[Stored data entries]
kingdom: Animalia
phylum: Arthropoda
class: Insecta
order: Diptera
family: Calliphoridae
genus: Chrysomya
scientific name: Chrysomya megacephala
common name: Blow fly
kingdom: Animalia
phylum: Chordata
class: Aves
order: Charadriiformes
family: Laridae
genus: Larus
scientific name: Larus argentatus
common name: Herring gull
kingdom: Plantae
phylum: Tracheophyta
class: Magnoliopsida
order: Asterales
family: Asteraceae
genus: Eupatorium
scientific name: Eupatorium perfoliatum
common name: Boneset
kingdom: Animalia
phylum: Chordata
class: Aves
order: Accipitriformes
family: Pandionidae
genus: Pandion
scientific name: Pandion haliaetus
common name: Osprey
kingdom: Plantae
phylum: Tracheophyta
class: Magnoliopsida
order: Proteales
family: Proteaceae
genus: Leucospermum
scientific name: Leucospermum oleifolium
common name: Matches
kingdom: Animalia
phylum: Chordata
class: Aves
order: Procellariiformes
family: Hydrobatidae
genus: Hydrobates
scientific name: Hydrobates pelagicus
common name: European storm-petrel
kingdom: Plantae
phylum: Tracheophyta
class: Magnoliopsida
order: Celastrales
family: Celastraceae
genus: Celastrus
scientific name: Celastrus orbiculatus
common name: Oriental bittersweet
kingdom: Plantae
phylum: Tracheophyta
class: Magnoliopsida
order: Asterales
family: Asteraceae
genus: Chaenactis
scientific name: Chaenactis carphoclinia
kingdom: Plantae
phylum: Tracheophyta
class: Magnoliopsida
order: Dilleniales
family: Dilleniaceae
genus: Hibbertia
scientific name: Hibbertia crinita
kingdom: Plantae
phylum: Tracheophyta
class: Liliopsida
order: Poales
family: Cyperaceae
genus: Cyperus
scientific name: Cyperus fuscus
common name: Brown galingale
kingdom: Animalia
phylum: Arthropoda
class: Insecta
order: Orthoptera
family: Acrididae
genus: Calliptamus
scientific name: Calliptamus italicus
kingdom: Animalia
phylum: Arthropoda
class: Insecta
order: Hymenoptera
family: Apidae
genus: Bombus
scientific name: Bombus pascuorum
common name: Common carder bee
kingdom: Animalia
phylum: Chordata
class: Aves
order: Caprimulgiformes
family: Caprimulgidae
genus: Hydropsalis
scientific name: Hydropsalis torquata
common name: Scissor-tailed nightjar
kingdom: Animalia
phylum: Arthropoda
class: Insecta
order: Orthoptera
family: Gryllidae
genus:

▶ _Your task_: Which lines in the records above contain the string "common", with case counting? Copy each of them out.

▶ _Written solution_:
common name: Blow fly
common name: Herring gull
common name: Boneset
common name: Osprey
common name: Matches
common name: European storm-petrel
common name: Oriental bittersweet
common name: Brown galingale
common name: Common carder bee
common name: Scissor-tailed nightjar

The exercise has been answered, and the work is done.